--- Task goal ---
Leaving out the pictures, restate each record below word for word.
(Data extracts)
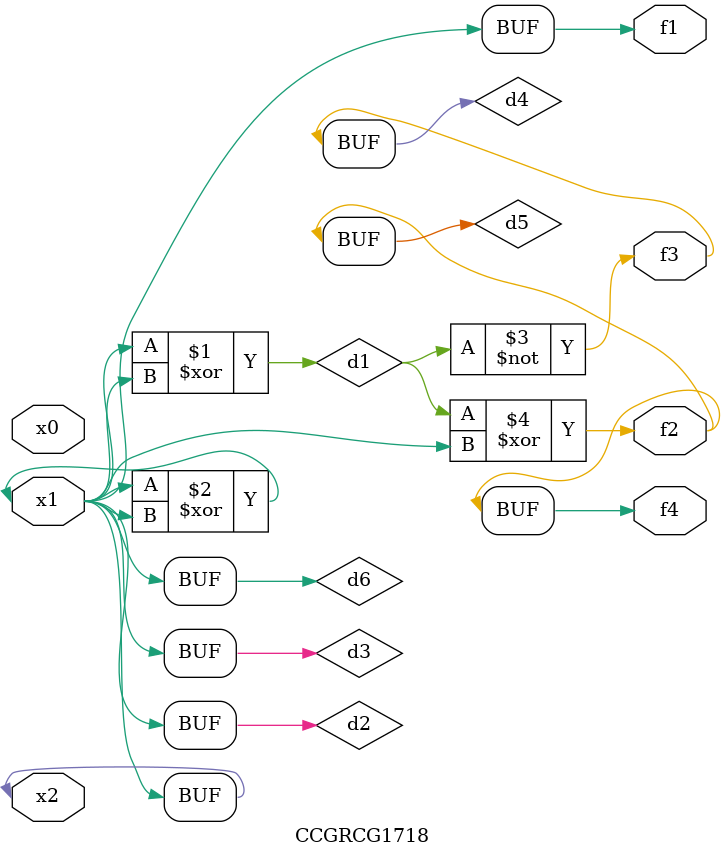
<source format=v>
module CCGRCG1718(
	input x0, x1, x2,
	output f1, f2, f3, f4
);

	wire d1, d2, d3, d4, d5, d6;

	xor (d1, x1, x2);
	buf (d2, x1, x2);
	xor (d3, x1, x2);
	nor (d4, d1);
	xor (d5, d1, d2);
	buf (d6, d2, d3);
	assign f1 = d6;
	assign f2 = d5;
	assign f3 = d4;
	assign f4 = d5;
endmodule

</source>
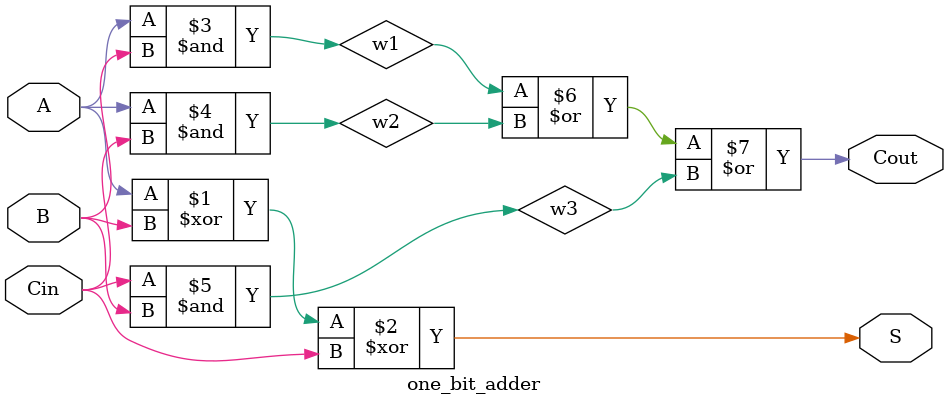
<source format=v>
module one_bit_adder(S, Cout, A, B, Cin);
    input A, B, Cin;
    output S, Cout;
    wire w1,w2,w3;

    xor sumResult(S, A, B, Cin);
    and A_and_B(w1, A, B);
    and A_and_Cin(w2, A, Cin);
    and B_and_Cin(w3, Cin, B);
    or coutResult(Cout, w1,w2,w3);
endmodule


</source>
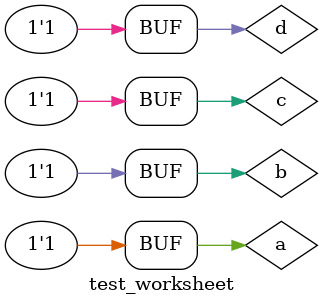
<source format=v>
module mux2to1 (w0, w1, s, f);
	input w0, w1, s;
	output f;
	
	assign f = s ? w1 : w0;
		
endmodule



module dec2to4 (a,b, En, Y);
	input a,b;
	input En;
	output reg [0:3] Y;
		
	always @(a,b, En)
		case ({En,a,b})
			3'b100: Y = 4'b0111;
			3'b101: Y = 4'b1011;
			3'b110: Y = 4'b1101;
			3'b111: Y = 4'b1110;
			default: Y = 4'b1111;
		endcase
	
endmodule	 

module all(a,b,c,d,f1,f2);
	
input a,b,c,d ; 
output f1,f2 ; 
wire [0:3]w; 

dec2to4 decoder(a,b,~d,w);
wire [0:3]w1 ; 
dec2to4 decoder1(c,~b,d,w1);
wire w2,w3;	
and(w2,w[0],w[1]); 
xor(w3,w[2],w[3]);
xnor(f2,w1[2],w1[3]);
mux2to1 mux(w2,w3,w1[0],f1) ;
	
endmodule 





module all_behavioral(a,b,c,d,f1,f2);
	
input a,b,c,d ; 
output reg f1,f2 ; 
always @(a,b,c,d,f1,f2)	
	begin
	f1 = ~d | b ;
	f2 = (b&(~c)&d) | (a&~d) ;
	end
endmodule


module test_worksheet();
	reg a,b,c,d ;
	wire f1,f2; 
	all ttl(a,b,c,d,f1,f2);
	initial 
	begin
	 
     
	 {a,b,c,d} = 4'b0000;	
			repeat(15)
			#10 {a,b,c,d} = {a,b,c,d} + 4'b0001;
   end

	
endmodule



</source>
(End Data extracts)
--- Output below ---
<source format=v>
module CCGRCG1718(
	input x0, x1, x2,
	output f1, f2, f3, f4
);

	wire d1, d2, d3, d4, d5, d6;

	xor (d1, x1, x2);
	buf (d2, x1, x2);
	xor (d3, x1, x2);
	nor (d4, d1);
	xor (d5, d1, d2);
	buf (d6, d2, d3);
	assign f1 = d6;
	assign f2 = d5;
	assign f3 = d4;
	assign f4 = d5;
endmodule

</source>
<source format=v>
module one_bit_adder(S, Cout, A, B, Cin);
    input A, B, Cin;
    output S, Cout;
    wire w1,w2,w3;

    xor sumResult(S, A, B, Cin);
    and A_and_B(w1, A, B);
    and A_and_Cin(w2, A, Cin);
    and B_and_Cin(w3, Cin, B);
    or coutResult(Cout, w1,w2,w3);
endmodule


</source>
<source format=v>
module mux2to1 (w0, w1, s, f);
	input w0, w1, s;
	output f;
	
	assign f = s ? w1 : w0;
		
endmodule



module dec2to4 (a,b, En, Y);
	input a,b;
	input En;
	output reg [0:3] Y;
		
	always @(a,b, En)
		case ({En,a,b})
			3'b100: Y = 4'b0111;
			3'b101: Y = 4'b1011;
			3'b110: Y = 4'b1101;
			3'b111: Y = 4'b1110;
			default: Y = 4'b1111;
		endcase
	
endmodule	 

module all(a,b,c,d,f1,f2);
	
input a,b,c,d ; 
output f1,f2 ; 
wire [0:3]w; 

dec2to4 decoder(a,b,~d,w);
wire [0:3]w1 ; 
dec2to4 decoder1(c,~b,d,w1);
wire w2,w3;	
and(w2,w[0],w[1]); 
xor(w3,w[2],w[3]);
xnor(f2,w1[2],w1[3]);
mux2to1 mux(w2,w3,w1[0],f1) ;
	
endmodule 





module all_behavioral(a,b,c,d,f1,f2);
	
input a,b,c,d ; 
output reg f1,f2 ; 
always @(a,b,c,d,f1,f2)	
	begin
	f1 = ~d | b ;
	f2 = (b&(~c)&d) | (a&~d) ;
	end
endmodule


module test_worksheet();
	reg a,b,c,d ;
	wire f1,f2; 
	all ttl(a,b,c,d,f1,f2);
	initial 
	begin
	 
     
	 {a,b,c,d} = 4'b0000;	
			repeat(15)
			#10 {a,b,c,d} = {a,b,c,d} + 4'b0001;
   end

	
endmodule



</source>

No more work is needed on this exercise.